The Level 3 Award in Food Safety Management Systems will help candidates to implement a food management system, based on the Codex principles of HACCP. Each of the seven principles of HACCP are detailed in the context of a catering enterprise. The controls required to ensure food safety are examined and the use of management tools – such as the FSA’s Safer Food Better Business pack – are explored. The assessment will be based on a case study (scenario and a set of questions) that most closely relates to the candidate’s own area of work.
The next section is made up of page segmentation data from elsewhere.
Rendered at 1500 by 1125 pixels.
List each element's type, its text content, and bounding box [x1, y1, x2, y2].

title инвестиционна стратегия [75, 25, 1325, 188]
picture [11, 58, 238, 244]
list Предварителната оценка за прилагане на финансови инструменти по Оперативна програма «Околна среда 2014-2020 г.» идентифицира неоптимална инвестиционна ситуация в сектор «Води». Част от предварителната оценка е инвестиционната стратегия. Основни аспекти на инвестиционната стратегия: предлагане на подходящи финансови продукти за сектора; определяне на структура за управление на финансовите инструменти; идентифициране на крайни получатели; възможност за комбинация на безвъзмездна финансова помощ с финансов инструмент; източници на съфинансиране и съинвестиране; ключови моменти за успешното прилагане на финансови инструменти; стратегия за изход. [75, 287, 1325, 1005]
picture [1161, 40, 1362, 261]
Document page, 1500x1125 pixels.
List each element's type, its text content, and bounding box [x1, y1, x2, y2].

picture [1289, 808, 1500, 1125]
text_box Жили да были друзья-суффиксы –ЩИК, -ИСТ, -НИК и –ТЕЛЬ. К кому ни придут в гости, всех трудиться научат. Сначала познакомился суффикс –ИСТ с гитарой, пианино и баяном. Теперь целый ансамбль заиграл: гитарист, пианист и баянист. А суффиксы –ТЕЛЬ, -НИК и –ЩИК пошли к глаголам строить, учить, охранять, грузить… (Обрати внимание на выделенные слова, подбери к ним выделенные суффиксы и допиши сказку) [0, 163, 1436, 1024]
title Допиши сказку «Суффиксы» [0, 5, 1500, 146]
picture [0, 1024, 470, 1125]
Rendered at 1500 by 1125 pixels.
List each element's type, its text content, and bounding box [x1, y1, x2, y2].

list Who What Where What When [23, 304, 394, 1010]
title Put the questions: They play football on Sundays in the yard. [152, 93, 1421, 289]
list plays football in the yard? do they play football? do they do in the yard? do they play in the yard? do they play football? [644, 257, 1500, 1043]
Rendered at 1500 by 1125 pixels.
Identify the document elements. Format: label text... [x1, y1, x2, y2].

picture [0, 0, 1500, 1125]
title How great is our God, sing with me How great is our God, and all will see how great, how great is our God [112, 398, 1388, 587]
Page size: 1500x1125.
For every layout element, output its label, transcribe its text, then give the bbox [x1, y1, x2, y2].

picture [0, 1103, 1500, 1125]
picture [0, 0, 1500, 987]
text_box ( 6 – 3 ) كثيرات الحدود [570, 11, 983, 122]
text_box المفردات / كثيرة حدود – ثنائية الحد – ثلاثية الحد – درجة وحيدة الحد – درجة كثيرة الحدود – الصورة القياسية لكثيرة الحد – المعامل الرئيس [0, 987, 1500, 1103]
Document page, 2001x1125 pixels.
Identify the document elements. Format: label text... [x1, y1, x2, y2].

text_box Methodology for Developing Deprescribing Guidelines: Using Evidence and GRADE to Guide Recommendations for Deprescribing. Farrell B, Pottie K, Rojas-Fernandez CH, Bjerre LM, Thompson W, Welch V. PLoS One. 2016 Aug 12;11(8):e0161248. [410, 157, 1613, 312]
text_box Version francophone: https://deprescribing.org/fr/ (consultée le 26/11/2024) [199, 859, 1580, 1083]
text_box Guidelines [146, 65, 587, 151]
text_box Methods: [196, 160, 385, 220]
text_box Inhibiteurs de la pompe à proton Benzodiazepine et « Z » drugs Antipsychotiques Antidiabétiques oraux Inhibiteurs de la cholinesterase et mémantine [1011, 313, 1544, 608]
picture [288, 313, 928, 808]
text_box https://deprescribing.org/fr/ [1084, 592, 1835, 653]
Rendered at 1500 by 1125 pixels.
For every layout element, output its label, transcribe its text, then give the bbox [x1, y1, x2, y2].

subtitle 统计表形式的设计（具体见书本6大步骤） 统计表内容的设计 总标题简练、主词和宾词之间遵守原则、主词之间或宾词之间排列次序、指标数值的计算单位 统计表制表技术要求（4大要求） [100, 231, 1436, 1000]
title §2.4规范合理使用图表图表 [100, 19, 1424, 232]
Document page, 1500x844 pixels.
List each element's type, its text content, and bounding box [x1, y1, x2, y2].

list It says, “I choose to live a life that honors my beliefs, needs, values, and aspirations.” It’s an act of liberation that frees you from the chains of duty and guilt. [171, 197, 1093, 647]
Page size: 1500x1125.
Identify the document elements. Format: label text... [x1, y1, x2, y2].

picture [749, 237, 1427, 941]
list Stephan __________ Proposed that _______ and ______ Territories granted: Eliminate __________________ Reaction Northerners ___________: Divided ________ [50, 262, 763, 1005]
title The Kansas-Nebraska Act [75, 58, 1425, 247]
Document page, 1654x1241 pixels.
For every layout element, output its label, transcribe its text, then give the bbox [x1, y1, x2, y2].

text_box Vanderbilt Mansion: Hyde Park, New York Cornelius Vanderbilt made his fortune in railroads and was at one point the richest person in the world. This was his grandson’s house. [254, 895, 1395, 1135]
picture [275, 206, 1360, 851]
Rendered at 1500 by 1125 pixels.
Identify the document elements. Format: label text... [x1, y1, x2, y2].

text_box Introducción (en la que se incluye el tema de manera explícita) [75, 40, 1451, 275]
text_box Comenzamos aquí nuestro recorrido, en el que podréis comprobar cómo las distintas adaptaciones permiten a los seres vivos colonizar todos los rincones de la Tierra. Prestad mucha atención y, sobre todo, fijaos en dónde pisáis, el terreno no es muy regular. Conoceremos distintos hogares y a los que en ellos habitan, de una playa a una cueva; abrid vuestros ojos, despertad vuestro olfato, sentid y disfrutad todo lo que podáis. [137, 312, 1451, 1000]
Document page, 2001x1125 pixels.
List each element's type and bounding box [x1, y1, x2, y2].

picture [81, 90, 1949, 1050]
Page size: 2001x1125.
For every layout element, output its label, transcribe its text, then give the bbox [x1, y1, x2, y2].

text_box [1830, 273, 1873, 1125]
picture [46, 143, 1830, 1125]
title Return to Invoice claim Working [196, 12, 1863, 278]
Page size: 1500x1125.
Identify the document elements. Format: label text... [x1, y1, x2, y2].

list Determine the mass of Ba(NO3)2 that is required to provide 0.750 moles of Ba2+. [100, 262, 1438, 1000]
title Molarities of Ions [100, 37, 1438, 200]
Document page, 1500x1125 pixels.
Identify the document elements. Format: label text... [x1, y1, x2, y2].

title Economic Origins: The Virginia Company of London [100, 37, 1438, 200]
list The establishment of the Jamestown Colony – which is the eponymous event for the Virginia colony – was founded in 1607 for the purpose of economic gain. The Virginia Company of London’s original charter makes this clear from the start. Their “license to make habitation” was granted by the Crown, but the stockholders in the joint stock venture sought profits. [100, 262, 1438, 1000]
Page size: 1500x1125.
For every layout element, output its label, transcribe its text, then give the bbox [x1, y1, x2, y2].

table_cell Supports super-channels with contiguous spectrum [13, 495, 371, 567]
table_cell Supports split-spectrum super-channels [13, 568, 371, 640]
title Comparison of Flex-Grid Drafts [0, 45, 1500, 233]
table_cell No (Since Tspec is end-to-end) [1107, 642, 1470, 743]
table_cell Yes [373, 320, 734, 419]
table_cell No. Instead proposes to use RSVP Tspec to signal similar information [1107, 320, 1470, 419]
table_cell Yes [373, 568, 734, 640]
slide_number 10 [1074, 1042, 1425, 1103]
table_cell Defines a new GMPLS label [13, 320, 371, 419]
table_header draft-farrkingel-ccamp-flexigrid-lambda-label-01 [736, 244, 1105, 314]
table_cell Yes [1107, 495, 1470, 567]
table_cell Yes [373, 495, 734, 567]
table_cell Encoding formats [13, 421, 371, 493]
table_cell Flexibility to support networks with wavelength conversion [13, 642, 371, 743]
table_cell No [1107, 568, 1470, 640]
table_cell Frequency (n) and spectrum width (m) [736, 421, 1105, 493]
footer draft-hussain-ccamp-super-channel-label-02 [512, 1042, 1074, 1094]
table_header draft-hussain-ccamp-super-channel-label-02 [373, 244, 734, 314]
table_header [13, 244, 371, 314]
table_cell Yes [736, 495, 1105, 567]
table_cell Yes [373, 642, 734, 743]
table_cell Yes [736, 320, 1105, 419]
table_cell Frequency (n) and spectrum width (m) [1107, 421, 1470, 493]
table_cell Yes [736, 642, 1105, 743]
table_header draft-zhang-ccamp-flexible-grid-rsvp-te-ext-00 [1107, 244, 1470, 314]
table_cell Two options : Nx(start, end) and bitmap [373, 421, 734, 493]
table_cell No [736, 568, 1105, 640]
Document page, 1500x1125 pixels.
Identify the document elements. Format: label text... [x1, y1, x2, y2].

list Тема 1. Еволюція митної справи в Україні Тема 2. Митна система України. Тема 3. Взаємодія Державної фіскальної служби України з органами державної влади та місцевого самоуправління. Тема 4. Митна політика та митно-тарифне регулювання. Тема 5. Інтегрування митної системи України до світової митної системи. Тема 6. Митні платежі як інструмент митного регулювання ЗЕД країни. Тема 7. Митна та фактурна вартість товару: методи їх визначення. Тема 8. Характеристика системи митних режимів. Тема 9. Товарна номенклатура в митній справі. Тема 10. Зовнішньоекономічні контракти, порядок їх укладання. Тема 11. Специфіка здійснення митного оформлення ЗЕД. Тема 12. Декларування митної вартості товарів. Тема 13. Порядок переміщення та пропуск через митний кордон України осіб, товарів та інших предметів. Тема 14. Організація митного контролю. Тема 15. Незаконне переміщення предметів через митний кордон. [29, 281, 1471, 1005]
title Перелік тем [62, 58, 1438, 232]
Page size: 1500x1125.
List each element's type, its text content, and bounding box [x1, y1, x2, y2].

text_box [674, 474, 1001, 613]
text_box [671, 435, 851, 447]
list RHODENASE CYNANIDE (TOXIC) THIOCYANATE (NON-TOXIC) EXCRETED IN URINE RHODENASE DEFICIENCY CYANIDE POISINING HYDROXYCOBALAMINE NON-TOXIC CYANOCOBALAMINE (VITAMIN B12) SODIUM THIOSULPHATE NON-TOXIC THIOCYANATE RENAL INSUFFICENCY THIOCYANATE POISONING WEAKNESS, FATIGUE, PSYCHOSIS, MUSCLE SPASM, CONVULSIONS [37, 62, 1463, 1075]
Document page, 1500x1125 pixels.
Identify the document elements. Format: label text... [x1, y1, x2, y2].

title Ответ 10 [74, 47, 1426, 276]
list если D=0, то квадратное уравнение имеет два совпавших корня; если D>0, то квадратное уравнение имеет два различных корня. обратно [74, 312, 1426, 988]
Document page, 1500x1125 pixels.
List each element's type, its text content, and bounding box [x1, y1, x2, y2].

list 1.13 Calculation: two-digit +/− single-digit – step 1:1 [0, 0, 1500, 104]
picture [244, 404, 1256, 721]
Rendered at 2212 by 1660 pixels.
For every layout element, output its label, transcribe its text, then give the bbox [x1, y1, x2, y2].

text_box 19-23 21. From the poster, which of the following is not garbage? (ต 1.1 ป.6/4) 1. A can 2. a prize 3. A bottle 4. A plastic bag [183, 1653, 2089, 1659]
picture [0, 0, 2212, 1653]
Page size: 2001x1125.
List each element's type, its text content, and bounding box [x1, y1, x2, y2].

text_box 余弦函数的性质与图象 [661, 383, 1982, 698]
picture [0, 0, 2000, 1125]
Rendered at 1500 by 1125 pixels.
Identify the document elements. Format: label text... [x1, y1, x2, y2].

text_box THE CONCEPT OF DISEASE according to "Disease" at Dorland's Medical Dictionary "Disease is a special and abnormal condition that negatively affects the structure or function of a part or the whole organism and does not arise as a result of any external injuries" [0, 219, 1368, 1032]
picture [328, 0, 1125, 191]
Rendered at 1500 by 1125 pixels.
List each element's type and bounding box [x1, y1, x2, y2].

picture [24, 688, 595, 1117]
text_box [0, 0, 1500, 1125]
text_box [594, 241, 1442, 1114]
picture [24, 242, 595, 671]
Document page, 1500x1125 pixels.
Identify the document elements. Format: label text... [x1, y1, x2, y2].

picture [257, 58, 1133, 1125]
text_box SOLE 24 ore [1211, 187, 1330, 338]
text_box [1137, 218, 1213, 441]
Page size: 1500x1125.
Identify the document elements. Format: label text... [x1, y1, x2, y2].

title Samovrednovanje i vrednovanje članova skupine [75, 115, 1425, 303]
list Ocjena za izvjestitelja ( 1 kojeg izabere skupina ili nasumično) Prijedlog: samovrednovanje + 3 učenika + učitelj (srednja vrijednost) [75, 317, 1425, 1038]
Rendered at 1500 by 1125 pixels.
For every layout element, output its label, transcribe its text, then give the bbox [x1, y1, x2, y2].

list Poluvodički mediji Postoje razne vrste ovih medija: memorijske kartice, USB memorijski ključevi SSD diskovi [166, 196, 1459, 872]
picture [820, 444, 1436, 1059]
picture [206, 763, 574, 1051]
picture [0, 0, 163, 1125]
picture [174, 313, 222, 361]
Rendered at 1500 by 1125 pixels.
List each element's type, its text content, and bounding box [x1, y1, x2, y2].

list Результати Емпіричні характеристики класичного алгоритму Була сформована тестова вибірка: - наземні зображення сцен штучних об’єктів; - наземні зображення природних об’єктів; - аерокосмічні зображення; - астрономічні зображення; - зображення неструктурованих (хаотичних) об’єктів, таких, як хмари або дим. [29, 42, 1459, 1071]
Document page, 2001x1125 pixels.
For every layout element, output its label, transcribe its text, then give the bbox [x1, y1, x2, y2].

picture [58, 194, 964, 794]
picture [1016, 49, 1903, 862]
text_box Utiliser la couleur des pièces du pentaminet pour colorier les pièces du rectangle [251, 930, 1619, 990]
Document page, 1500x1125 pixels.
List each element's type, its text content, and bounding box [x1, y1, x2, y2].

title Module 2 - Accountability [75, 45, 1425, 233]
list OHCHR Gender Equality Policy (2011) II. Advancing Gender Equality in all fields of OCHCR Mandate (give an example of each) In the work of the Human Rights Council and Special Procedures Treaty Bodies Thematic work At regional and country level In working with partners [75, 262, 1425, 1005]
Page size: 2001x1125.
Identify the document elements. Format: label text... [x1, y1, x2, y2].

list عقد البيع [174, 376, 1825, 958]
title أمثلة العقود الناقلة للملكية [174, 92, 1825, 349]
Study aids will focus on catering practice and guide candidates in implementing a food safety management system, to ensure that hazards are identified and controlled and good food hygiene standards are maintained.

Course content

  • Analysis of potential food hazards
  • Identifying points where hazards may occur
  • Identify points critical to food safety
  • Implement effective control measures
  • Review and record findings

Objectives

By the end of the programme the student will be able to:

  • Explain the need for a Hazard analysis system
  • State the principles of HACCP
  • Define terms relating to HACCP
  • Relate HACCP principles to practical solutions
  • Prepare a HACCP plan
  • Identify potential food safety problems
  • Demonstrate how to verify and maintain HACCP systems

Examination Information

There will be a short examination to complete this course.